▶ [Work order] Look through the records below, and copy out every line that holds the string "cookie".

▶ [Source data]
= Beginning of Section =

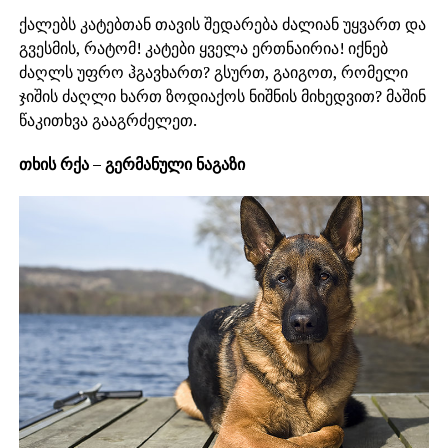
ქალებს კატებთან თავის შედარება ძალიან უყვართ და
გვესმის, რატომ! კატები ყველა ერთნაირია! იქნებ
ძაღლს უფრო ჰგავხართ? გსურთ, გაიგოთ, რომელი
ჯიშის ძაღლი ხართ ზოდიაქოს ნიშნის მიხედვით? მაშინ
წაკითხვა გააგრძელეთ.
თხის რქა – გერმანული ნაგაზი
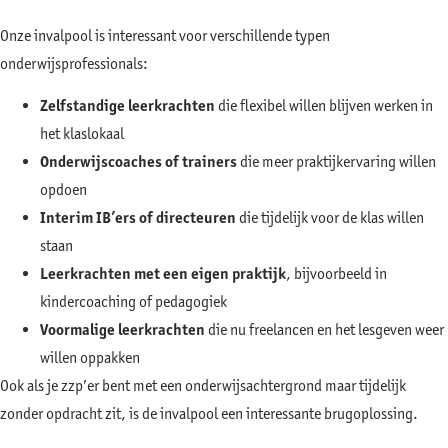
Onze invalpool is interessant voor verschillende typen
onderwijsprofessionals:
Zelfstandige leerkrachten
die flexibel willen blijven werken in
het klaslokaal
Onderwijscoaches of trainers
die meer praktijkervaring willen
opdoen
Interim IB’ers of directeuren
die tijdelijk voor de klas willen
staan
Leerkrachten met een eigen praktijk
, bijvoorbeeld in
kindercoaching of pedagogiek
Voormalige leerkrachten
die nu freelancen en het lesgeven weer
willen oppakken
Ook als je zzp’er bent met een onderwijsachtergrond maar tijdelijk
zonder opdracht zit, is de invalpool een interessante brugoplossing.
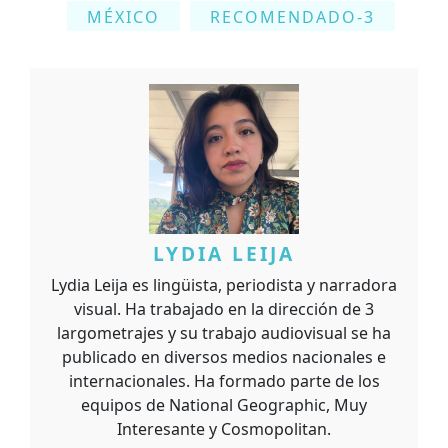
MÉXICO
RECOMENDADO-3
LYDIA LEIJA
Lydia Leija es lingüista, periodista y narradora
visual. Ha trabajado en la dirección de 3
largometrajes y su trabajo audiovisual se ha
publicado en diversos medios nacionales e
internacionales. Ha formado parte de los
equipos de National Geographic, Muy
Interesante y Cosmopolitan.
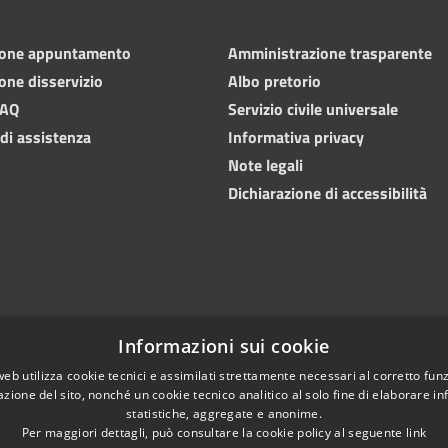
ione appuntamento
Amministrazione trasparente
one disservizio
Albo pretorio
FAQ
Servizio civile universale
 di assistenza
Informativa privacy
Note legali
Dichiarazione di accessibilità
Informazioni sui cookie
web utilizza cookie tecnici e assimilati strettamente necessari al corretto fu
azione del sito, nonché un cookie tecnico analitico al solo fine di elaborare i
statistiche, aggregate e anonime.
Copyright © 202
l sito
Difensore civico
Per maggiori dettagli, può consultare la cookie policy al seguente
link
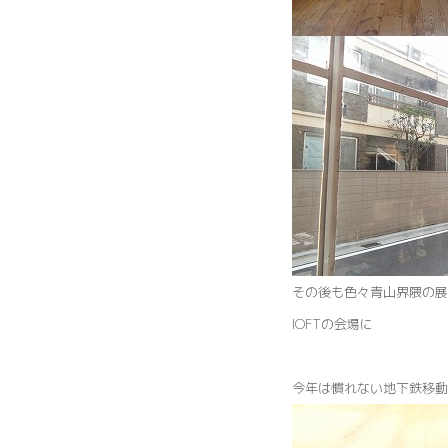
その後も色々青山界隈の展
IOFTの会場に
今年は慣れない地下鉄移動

= End of Section =

▶ [Expected output]
Informazioni sui cookie
web utilizza cookie tecnici e assimilati strettamente necessari al corretto fu
azione del sito, nonché un cookie tecnico analitico al solo fine di elaborare i
Per maggiori dettagli, può consultare la cookie policy al seguente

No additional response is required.